Fortunately, I'm given enough time in the middle to play this whole charade out, which is a rare commodity these days. But more on that later.
First, I must tell you that the Nightingales from the last newsletter either went into hibernation this week or also have generous bosses. The festivities for Ganesha happened in, you guessed it, the badminton court. It's nowhere near as structured or formal as the independence day celebrations. By this I mean it was an open mic for children who, I realised Monday morning, are all rappers now. Turns out all this while, apna time aayega was really just a very precise public campaign for 10:30am on September 2.
As you can imagine, this ebb and flow in sleep has led to a misty existence. I've challenged someone to a game of ice hockey, when I meant air hockey. I no longer know where my ID card is, which means I've had to sweet talk the receptionist for ten days. Minutes before sitting down to write this, I used the wrong settings on my trimmer. The upside is that I'm now lighter. The downside is that's not ideal for my ice hockey preparation.
I'm amused how, week after week, my fear of not having something comical to report to you gets obliterated. I suppose it says something about my clumsiness. And in this particular context, with time and sleep in the picture, it ties closely with the main theme of the story of the week, which is productivity.
Around this time last year, the aforementioned Shoulders of September were let into one of my schemes. It was simply called Sleep Hacking. The idea was that I'd track the various things that affected sleep - light, caffeine intake, ambient noise, proximity to apartment celebrations - and "hack" my way to proper sleep by notching up or down all of those parameters. Ambitious, difficult, and quite possibly pseudo-scientific. Ironically, it never happened because I was too tired. Because I wasn't sleeping enough.
To this day, it remains an empty page in my Bullet Journal, another of many productivity tools I tried after India's startup boom brought with it a lot of Silicon Valley's literature around the topic. As if importing their business ideas wasn't enough.
It turns out this push for productivity, and building tools to ensure it happens, has long been around in the world. The modern era's first documented "productivity consultant" made upwards of what would be nearly $400,000 in 2016 (which is when the story of the week came out). It has long been an obsession, and writer Oliver Burkeman all but confirms that most of it is based on flimsy grounds and doesn't actually work over the long term. Even here, irony isn't too distant: he makes this point over a piece that will take you a lot of time to finish. And you better finish it, because I will quiz you.

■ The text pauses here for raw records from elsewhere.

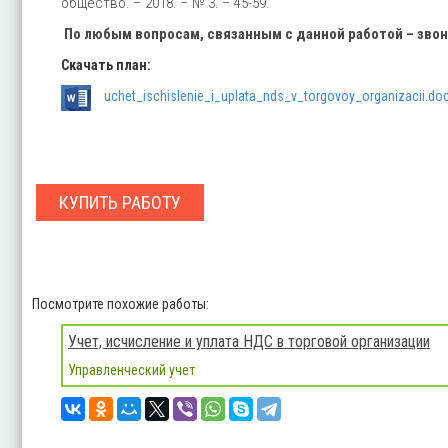
общество. – 2018. – № 3. – 45-59.
По любым вопросам, связанным с данной работой – зво
Скачать план:
uchet_ischislenie_i_uplata_nds_v_torgovoy_organizacii.do
КУПИТЬ РАБОТУ
Посмотрите похожие работы:
Учет, исчисление и уплата НДС в торговой организации
Управленческий учет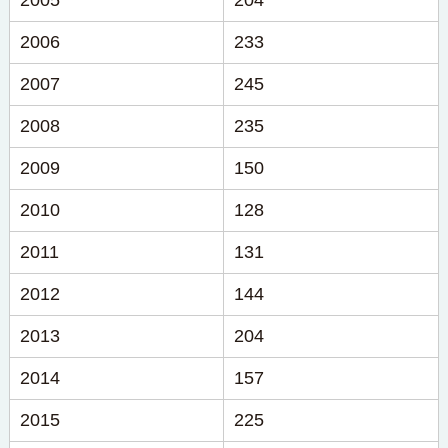
2005
204
2006
233
2007
245
2008
235
2009
150
2010
128
2011
131
2012
144
2013
204
2014
157
2015
225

It was the last piece I read before I began writing this email. At the end of it, I was amused again. After all my efforts to stay sharp, caffeinated, and intelligible, my sub-conscience could barely distinguish the types of hockey; perhaps Burkeman was right after all. For a moment, I was ready to reconsider a big part of my lifestyle.
But in a delightful bit of cosmic scripting, it was the exact moment in which I received a notification from my favourite podcast, the Tim Ferris Show. His latest episode was out - The Art of Getting Things Done, with guest David Allen, a renowned productivity consultant.
The downside is I continue to be hooked to the concept. The upside is I will still, likely, never run out of comical things to report.